February 18, 2016 By Larry Loeb 3 min read

Google, with the help of Red Hat, recently discovered a buffer overflow problem in the GNU C Library (commonly referred to as glibc), naming it CVE-2015-7547. The issue affects all versions of glibc since 2.9, so taking the time to update and mitigate the problem is critical. Furthermore, the vulnerability can affect any program operating under Linux, which uses this library for many of its core functions.

What’s the Problem?

As reported, the glibc Domain Name System (DNS) client-side resolver is vulnerable to a stack-based buffer overflow when the getaddrinfo() library function is used; software utilizing this function can be potentially exploited through attacker-controlled domain names and DNS servers. An attacker that is able to insert a false address can subvert the normal DNS system and fool the app into accessing a Web resource it had no intention of visiting.

“Overflowing bytes are entirely under the control of the attacker and are the result of a crafted DNS response,” according to Carlos O’Donnell of Red Hat. “A back-of-the-envelope analysis shows it should be possible to write correctly formed DNS responses with attacker-controlled payloads that will penetrate a DNS cache hierarchy and therefore allow attackers to exploit machines behind such caches.”

What does this mean? All Linux servers and Web frameworks, such as Rails, PHP and Python, would be at risk to have this buffer overflow affect their execution (by misdirecting the URLs in their API calls, for example) as well as any Android apps running glibc.

Any type of Linux-based app that makes a domain name call as part of its logic flow would also be affected. The affected application would only have to query the attacker-controlled domain names or servers, and the false responses the app could receive would impair them in any way the attacker wished.

Additionally, a man-in-the-middle (MitM) attack could be mounted. This exploit would allow the attacker to manipulate data passing from an app to the Internet by first making an app’s output send to their domain and resending it from there.

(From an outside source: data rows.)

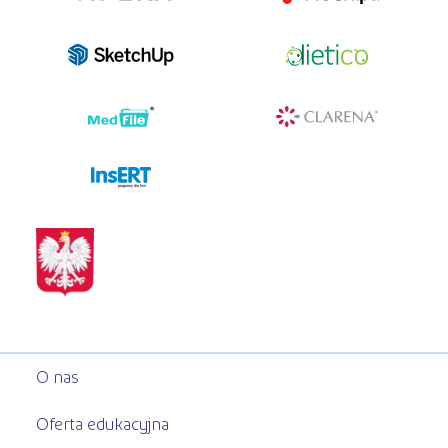
programy dla firm
O nas
Oferta edukacyjna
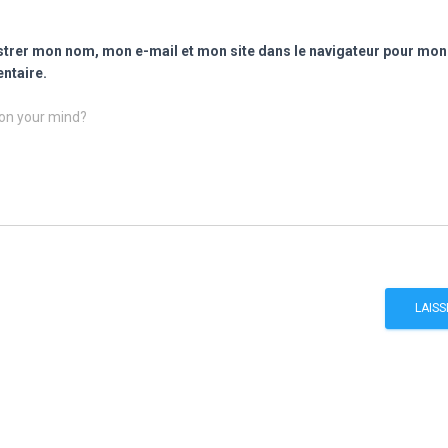
strer mon nom, mon e-mail et mon site dans le navigateur pour mon
taire.
on your mind?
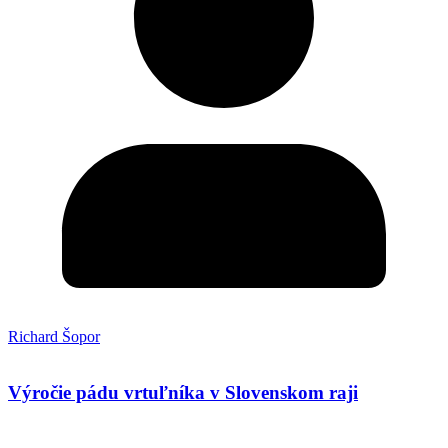
Richard Šopor
Výročie pádu vrtuľníka v Slovenskom raji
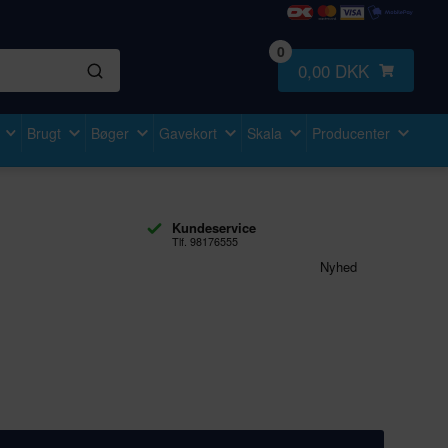
0
0,00 DKK
Brugt
Bøger
Gavekort
Skala
Producenter
Kundeservice
Tlf. 98176555
Nyhed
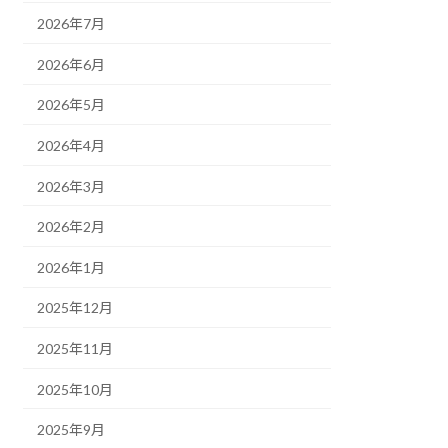
2026年7月
2026年6月
2026年5月
2026年4月
2026年3月
2026年2月
2026年1月
2025年12月
2025年11月
2025年10月
2025年9月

The Buffer Overflow Mechanism

The vulnerability relies on an oversized User Datagram Protocol (UDP) or Transmission Control Protocol (TCP) response. If the response is larger than 2048 bytes, a new buffer will be allocated from the heap and the buffer pointer, new buffer size and response size are updated.

If the response is immediately followed by another response, a mismatch between the stack buffer and the new heap allocation can overwrite the stack. This leads to the stack-based buffer overflow because the DNS response is larger than the stack buffer used to originally store it even though a heap buffer had been allocated.

O’Donnell also said they had performed proof-of-concept tests on an exploit. “Local testing shows we have been able to control at least the execution of one free() call with the buffer overflow and gained control of EIP. Further exploitation was not attempted, only this single attempt to show that it is very likely that execution control can be gained without much more effort.”

Time to Patch and Mitigate

While patching is the best course of action, there might be mitigation strategies, as well.

“Our suggested mitigation is to limit the response (i.e., via Dnsmasq or similar programs) sizes accepted by the DNS resolver locally to ensure that DNS queries are sent only to DNS servers, which limit the response size for UDP responses with the truncation bit set,” explained Google researcher Fermin J. Serna.

In simpler terms, keep the buffer from overflowing by manually limiting its size, which prevents it from causing a request for more buffer memory. This way, no mismatch will occur, and no overflow ensues.

In any case, now that the flaw is widely known, an immediate response is necessary from system administrators to prevent exploiters from using it.